### THE DATA
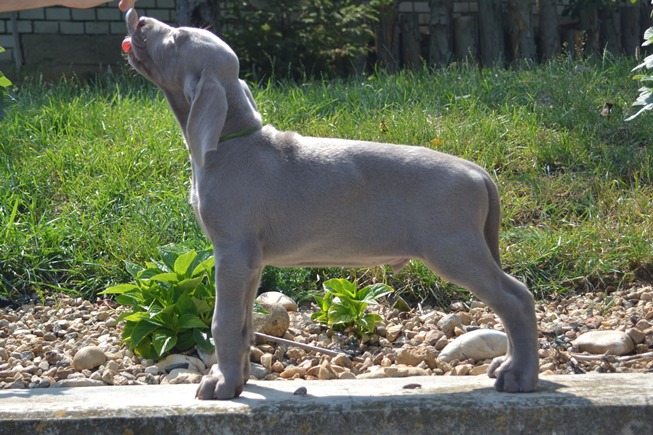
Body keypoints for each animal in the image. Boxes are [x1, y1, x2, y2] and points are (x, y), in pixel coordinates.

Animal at [122, 9, 539, 400]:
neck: (232, 143)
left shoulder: (231, 251)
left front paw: (220, 384)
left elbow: (222, 322)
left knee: (516, 298)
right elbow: (242, 324)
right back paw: (508, 365)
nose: (139, 20)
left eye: (175, 39)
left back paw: (520, 376)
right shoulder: (250, 261)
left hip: (453, 248)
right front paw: (237, 379)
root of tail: (476, 170)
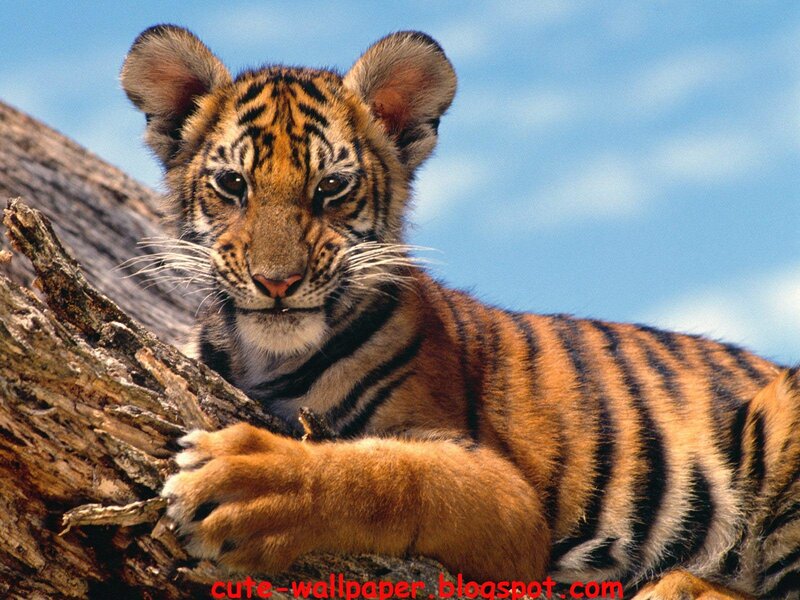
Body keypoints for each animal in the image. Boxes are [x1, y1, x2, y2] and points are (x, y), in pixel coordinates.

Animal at [120, 25, 800, 599]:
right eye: (232, 185)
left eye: (331, 187)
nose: (277, 281)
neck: (266, 355)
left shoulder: (509, 499)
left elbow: (392, 476)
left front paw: (245, 488)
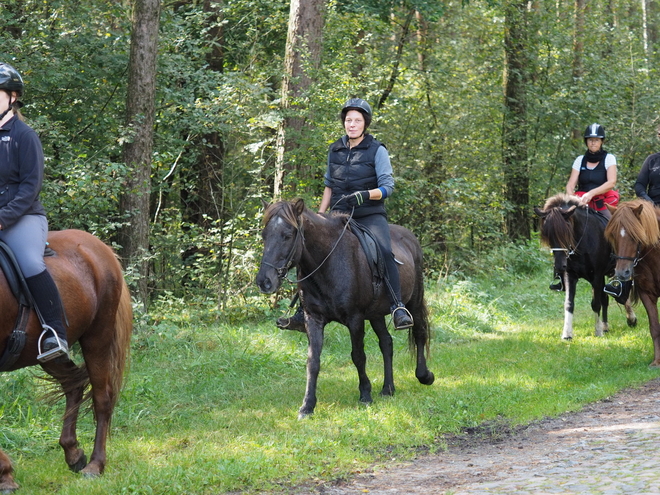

### WORK ORDER
Copy exactly the lines that run from the line containing "right elbow: (242, 324)" to the end of the data, keeping both end lines and dropping every picture.

### ANSWER FOR THIS EXERCISE
right elbow: (242, 324)
right back paw: (508, 365)
nose: (139, 20)
left eye: (175, 39)
left back paw: (520, 376)
right shoulder: (250, 261)
left hip: (453, 248)
right front paw: (237, 379)
root of tail: (476, 170)
Body keypoints for each animal in the image. Boxes are [x1, y1, x2, y2] and points are (x, y), in pixel coordinates.

Animal at [120, 25, 800, 599]:
right eye: (232, 185)
left eye: (331, 187)
nose: (277, 281)
neck: (266, 355)
left shoulder: (509, 499)
left elbow: (392, 476)
left front paw: (245, 488)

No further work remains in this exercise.